Your output should be the complete listing, repeated exactly.

### DATASET ENTRIES

- - -

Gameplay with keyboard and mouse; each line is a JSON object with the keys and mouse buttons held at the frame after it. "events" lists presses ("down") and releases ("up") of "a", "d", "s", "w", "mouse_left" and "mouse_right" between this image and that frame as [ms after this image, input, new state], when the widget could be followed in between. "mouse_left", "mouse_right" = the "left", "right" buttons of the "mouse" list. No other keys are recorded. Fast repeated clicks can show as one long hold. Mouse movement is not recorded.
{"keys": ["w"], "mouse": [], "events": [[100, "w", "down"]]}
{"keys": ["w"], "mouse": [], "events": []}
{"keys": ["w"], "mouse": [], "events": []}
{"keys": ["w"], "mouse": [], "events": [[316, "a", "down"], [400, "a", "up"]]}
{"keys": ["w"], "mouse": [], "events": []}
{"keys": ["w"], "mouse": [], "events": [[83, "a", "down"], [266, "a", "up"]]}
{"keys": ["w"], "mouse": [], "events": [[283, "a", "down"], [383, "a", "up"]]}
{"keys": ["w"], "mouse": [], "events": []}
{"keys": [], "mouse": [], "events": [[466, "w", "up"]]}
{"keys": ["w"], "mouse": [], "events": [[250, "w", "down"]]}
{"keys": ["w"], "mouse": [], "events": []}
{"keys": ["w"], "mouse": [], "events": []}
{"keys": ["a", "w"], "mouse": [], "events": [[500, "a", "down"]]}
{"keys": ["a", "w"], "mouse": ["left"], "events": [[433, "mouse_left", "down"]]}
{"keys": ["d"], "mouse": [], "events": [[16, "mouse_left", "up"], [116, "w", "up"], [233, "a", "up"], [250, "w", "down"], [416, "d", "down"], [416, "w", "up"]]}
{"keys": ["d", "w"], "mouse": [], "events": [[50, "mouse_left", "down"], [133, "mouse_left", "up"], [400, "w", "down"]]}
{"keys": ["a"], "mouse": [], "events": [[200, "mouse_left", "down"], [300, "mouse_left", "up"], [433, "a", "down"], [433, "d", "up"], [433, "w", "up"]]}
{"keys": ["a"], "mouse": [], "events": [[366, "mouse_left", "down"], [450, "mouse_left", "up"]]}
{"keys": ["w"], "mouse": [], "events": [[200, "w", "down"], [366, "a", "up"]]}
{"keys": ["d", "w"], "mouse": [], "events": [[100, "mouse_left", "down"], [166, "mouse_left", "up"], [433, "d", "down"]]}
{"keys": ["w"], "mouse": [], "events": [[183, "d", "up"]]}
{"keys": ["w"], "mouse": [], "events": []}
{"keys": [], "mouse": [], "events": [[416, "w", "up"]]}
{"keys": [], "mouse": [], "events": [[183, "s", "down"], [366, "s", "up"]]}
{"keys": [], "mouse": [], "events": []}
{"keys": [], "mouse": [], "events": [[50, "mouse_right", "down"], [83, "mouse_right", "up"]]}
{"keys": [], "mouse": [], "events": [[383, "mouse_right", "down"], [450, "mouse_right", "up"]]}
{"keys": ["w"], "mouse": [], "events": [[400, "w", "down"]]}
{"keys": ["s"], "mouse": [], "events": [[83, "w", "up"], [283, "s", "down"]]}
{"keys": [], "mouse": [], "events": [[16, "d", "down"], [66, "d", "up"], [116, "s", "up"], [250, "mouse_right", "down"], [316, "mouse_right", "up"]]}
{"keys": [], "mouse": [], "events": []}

- - -

### RESPONSE BELOW
Gameplay with keyboard and mouse; each line is a JSON object with the keys and mouse buttons held at the frame after it. "events" lists presses ("down") and releases ("up") of "a", "d", "s", "w", "mouse_left" and "mouse_right" between this image and that frame as [ms after this image, input, new state], when the widget could be followed in between. "mouse_left", "mouse_right" = the "left", "right" buttons of the "mouse" list. No other keys are recorded. Fast repeated clicks can show as one long hold. Mouse movement is not recorded.
{"keys": ["w"], "mouse": [], "events": [[100, "w", "down"]]}
{"keys": ["w"], "mouse": [], "events": []}
{"keys": ["w"], "mouse": [], "events": []}
{"keys": ["w"], "mouse": [], "events": [[316, "a", "down"], [400, "a", "up"]]}
{"keys": ["w"], "mouse": [], "events": []}
{"keys": ["w"], "mouse": [], "events": [[83, "a", "down"], [266, "a", "up"]]}
{"keys": ["w"], "mouse": [], "events": [[283, "a", "down"], [383, "a", "up"]]}
{"keys": ["w"], "mouse": [], "events": []}
{"keys": [], "mouse": [], "events": [[466, "w", "up"]]}
{"keys": ["w"], "mouse": [], "events": [[250, "w", "down"]]}
{"keys": ["w"], "mouse": [], "events": []}
{"keys": ["w"], "mouse": [], "events": []}
{"keys": ["a", "w"], "mouse": [], "events": [[500, "a", "down"]]}
{"keys": ["a", "w"], "mouse": ["left"], "events": [[433, "mouse_left", "down"]]}
{"keys": ["d"], "mouse": [], "events": [[16, "mouse_left", "up"], [116, "w", "up"], [233, "a", "up"], [250, "w", "down"], [416, "d", "down"], [416, "w", "up"]]}
{"keys": ["d", "w"], "mouse": [], "events": [[50, "mouse_left", "down"], [133, "mouse_left", "up"], [400, "w", "down"]]}
{"keys": ["a"], "mouse": [], "events": [[200, "mouse_left", "down"], [300, "mouse_left", "up"], [433, "a", "down"], [433, "d", "up"], [433, "w", "up"]]}
{"keys": ["a"], "mouse": [], "events": [[366, "mouse_left", "down"], [450, "mouse_left", "up"]]}
{"keys": ["w"], "mouse": [], "events": [[200, "w", "down"], [366, "a", "up"]]}
{"keys": ["d", "w"], "mouse": [], "events": [[100, "mouse_left", "down"], [166, "mouse_left", "up"], [433, "d", "down"]]}
{"keys": ["w"], "mouse": [], "events": [[183, "d", "up"]]}
{"keys": ["w"], "mouse": [], "events": []}
{"keys": [], "mouse": [], "events": [[416, "w", "up"]]}
{"keys": [], "mouse": [], "events": [[183, "s", "down"], [366, "s", "up"]]}
{"keys": [], "mouse": [], "events": []}
{"keys": [], "mouse": [], "events": [[50, "mouse_right", "down"], [83, "mouse_right", "up"]]}
{"keys": [], "mouse": [], "events": [[383, "mouse_right", "down"], [450, "mouse_right", "up"]]}
{"keys": ["w"], "mouse": [], "events": [[400, "w", "down"]]}
{"keys": ["s"], "mouse": [], "events": [[83, "w", "up"], [283, "s", "down"]]}
{"keys": [], "mouse": [], "events": [[16, "d", "down"], [66, "d", "up"], [116, "s", "up"], [250, "mouse_right", "down"], [316, "mouse_right", "up"]]}
{"keys": [], "mouse": [], "events": []}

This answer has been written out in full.